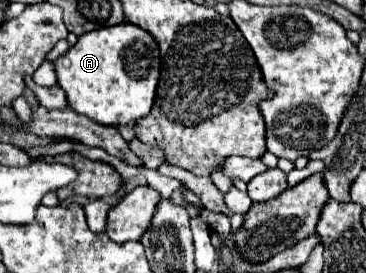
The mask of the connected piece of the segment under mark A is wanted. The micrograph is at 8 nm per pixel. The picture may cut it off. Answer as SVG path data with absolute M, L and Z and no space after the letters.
M119 23L113 27L101 27L81 35L79 41L71 47L71 51L55 59L53 65L57 85L65 91L67 103L75 113L85 115L103 125L127 125L129 121L137 121L143 115L149 115L157 91L161 57L155 39L147 31L143 31L133 23Z

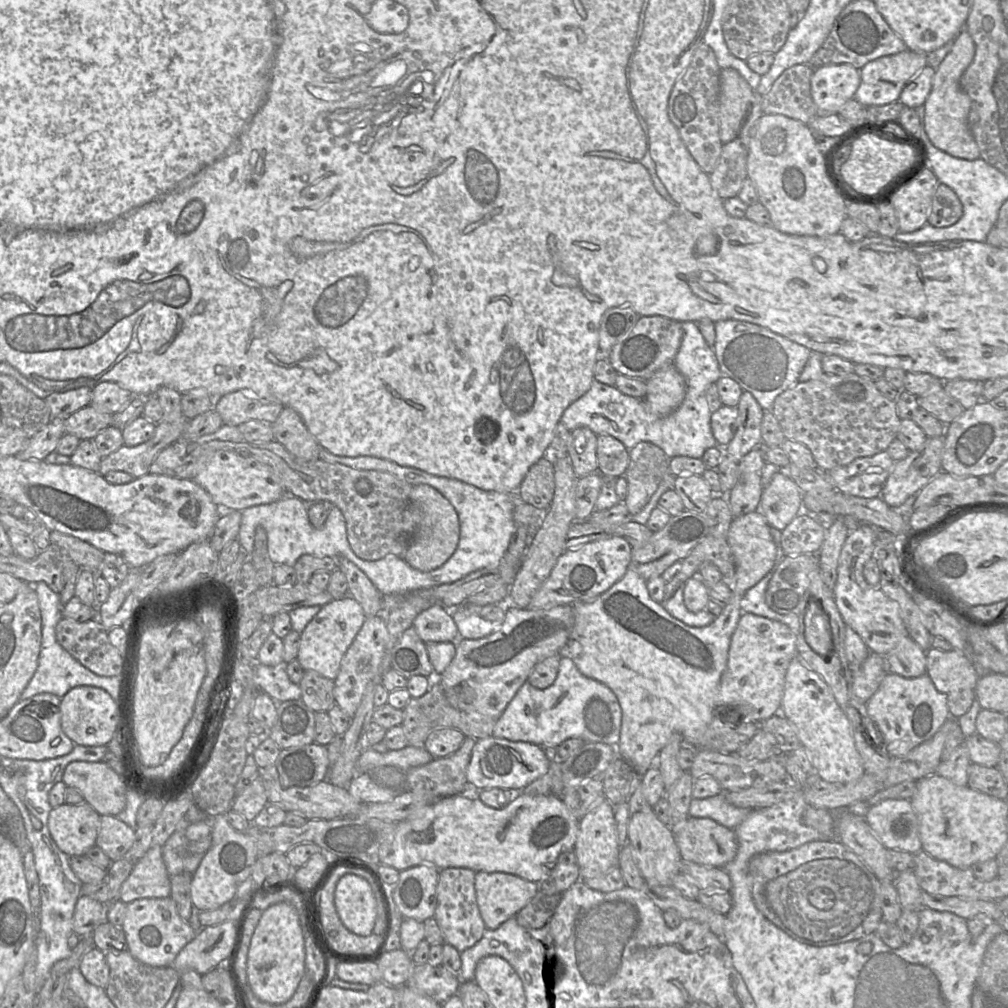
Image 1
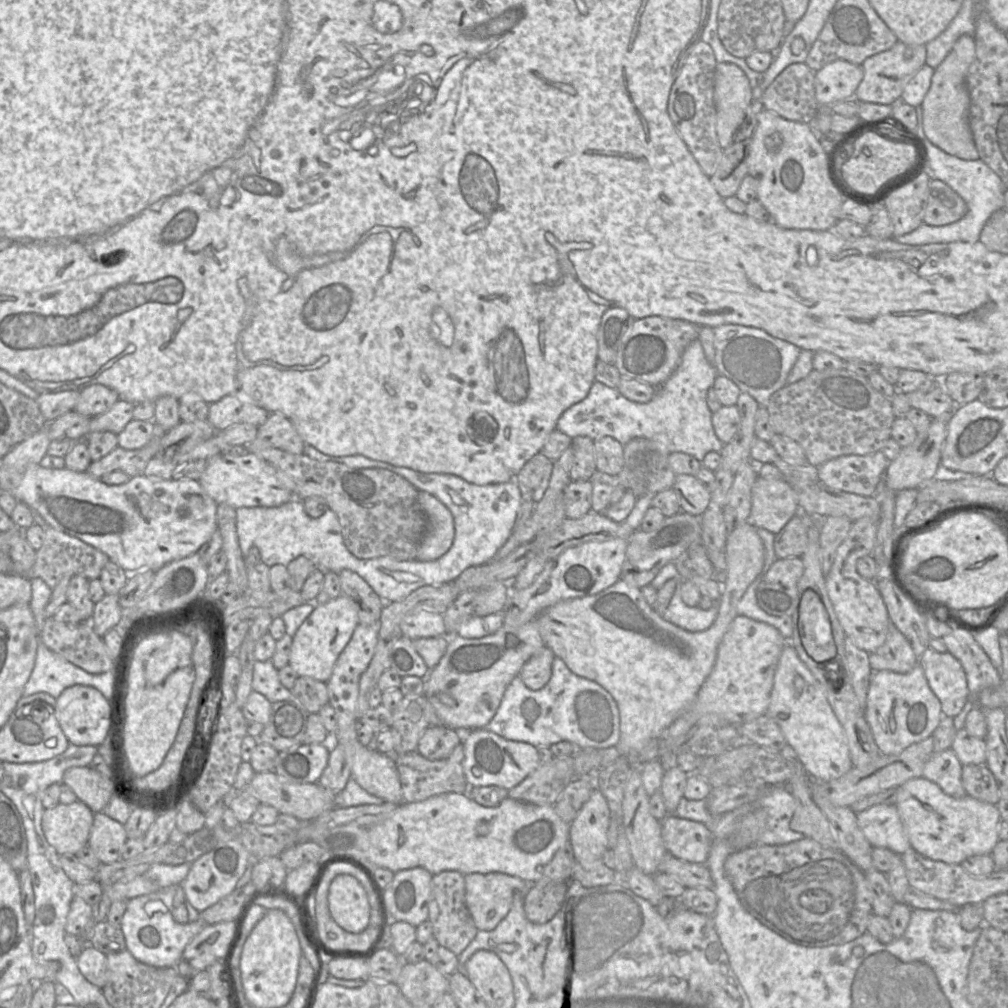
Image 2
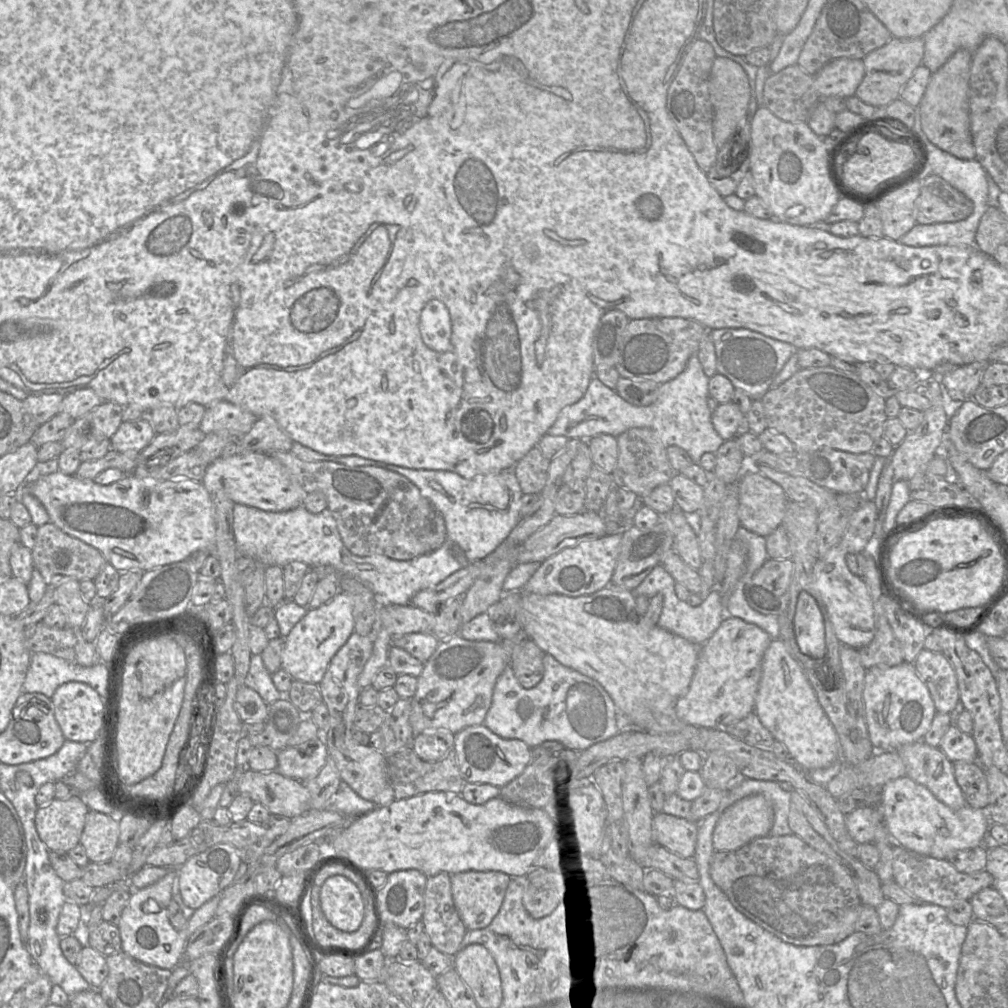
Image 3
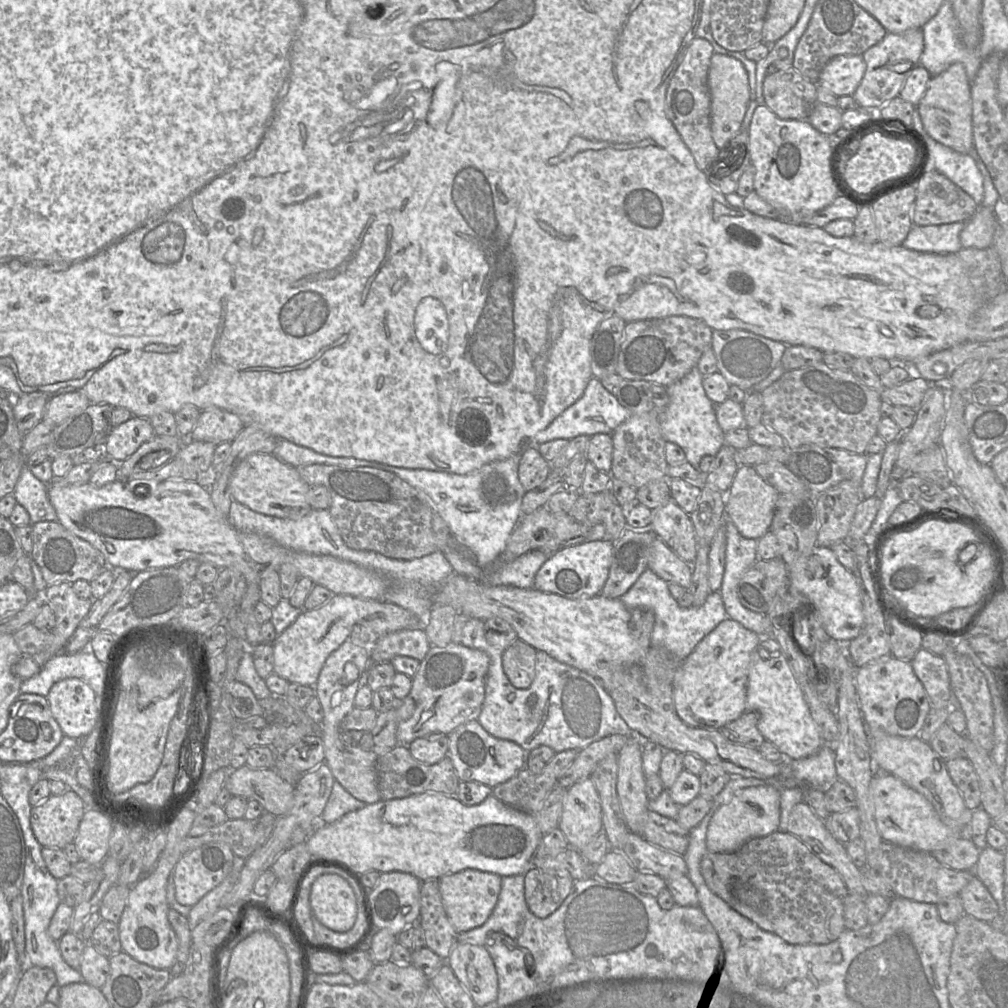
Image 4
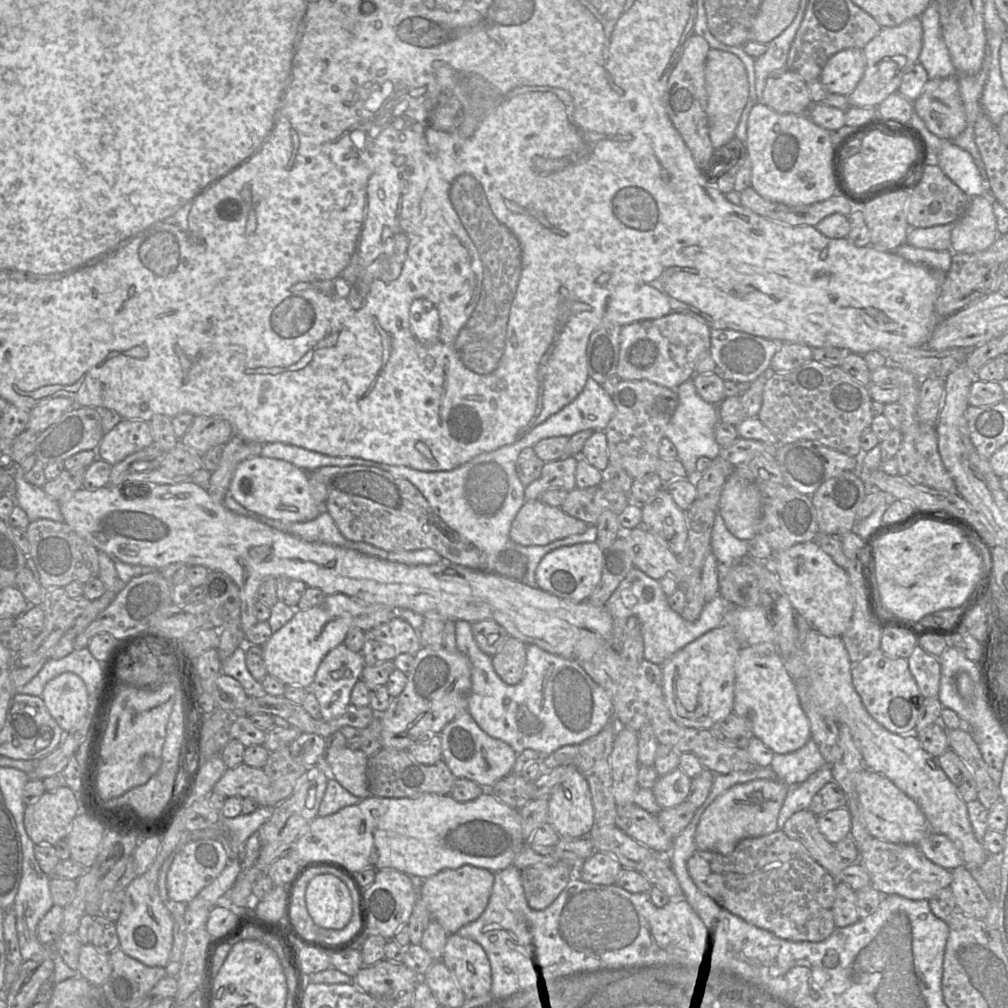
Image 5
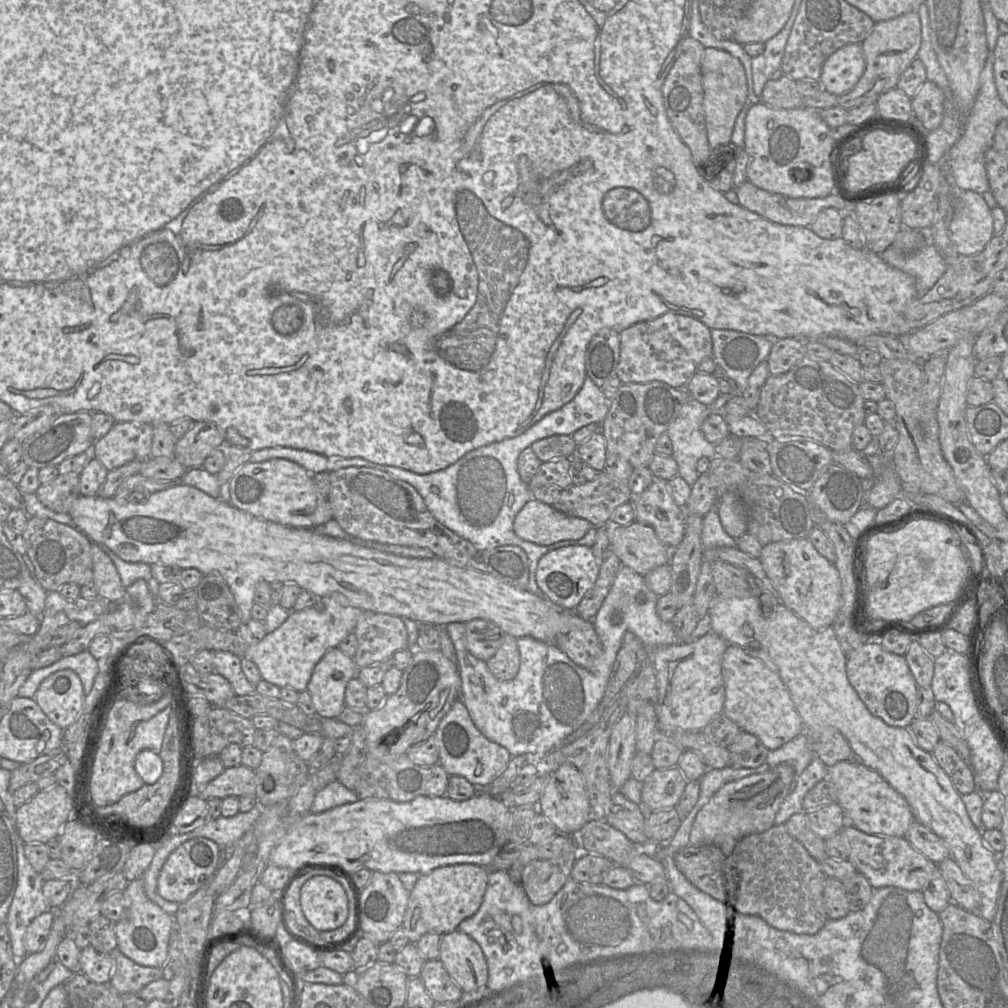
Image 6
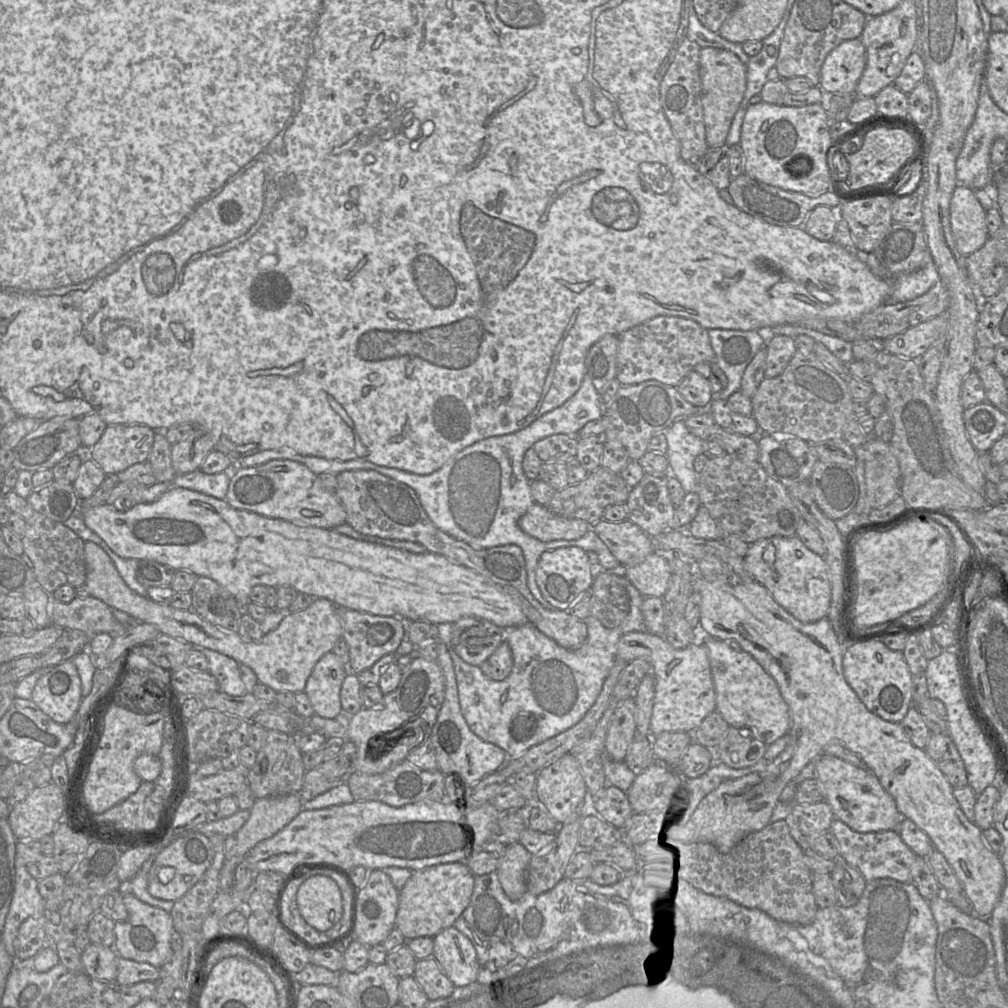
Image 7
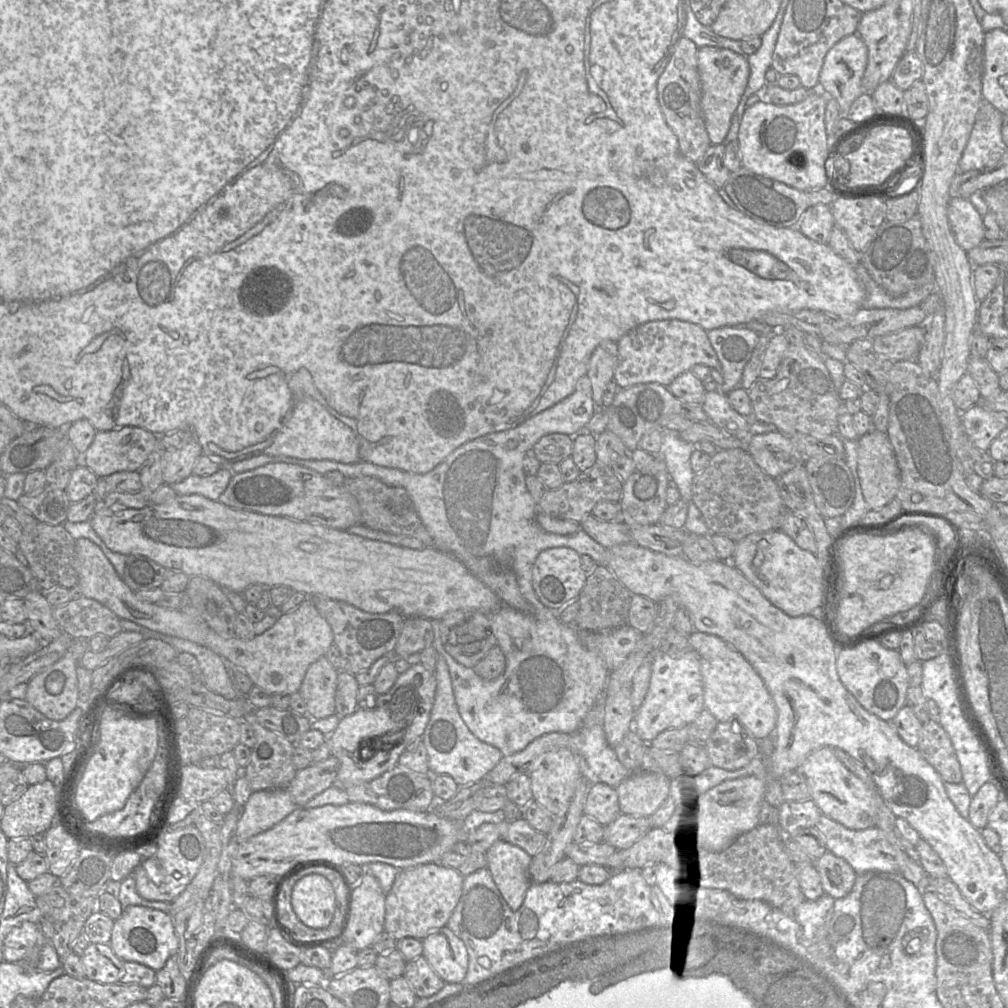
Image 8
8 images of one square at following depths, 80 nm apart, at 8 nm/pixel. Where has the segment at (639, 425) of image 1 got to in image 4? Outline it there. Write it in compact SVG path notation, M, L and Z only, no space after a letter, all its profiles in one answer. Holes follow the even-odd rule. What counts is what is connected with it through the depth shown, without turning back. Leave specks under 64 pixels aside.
M695 366L687 375L666 387L669 403L659 415L662 436L666 442L680 446L686 460L695 469L704 456L715 457L724 445L724 432L720 428L715 413L715 404L707 397L703 388L703 375ZM593 376L582 396L556 417L545 429L538 432L532 445L538 446L553 439L571 440L579 435L612 434L627 417L628 411L626 408L618 402L614 394L604 388L600 379Z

-----

• [How to complete this task] Quote the entries in full. Any image among them is to be omitted from the copy.

• [Output below]
The mask of the connected piece of the segment under mark A is wanted. The micrograph is at 8 nm per pixel. The picture may cut it off. Answer as SVG path data with absolute M, L and Z and no space after the letters.
M119 23L113 27L101 27L81 35L79 41L71 47L71 51L55 59L53 65L57 85L65 91L67 103L75 113L85 115L103 125L127 125L129 121L137 121L143 115L149 115L157 91L161 57L155 39L147 31L143 31L133 23Z

Image 1
Image 2
Image 3
Image 4
Image 5
Image 6
Image 7
Image 8
8 images of one square at following depths, 80 nm apart, at 8 nm/pixel. Where has the segment at (639, 425) of image 1 got to in image 4? Outline it there. Write it in compact SVG path notation, M, L and Z only, no space after a letter, all its profiles in one answer. Holes follow the even-odd rule. What counts is what is connected with it through the depth shown, without turning back. Leave specks under 64 pixels aside.
M695 366L687 375L666 387L669 403L659 415L662 436L666 442L680 446L686 460L695 469L704 456L715 457L724 445L724 432L720 428L715 413L715 404L707 397L703 388L703 375ZM593 376L582 396L556 417L545 429L538 432L532 445L538 446L553 439L571 440L579 435L612 434L627 417L628 411L626 408L618 402L614 394L604 388L600 379Z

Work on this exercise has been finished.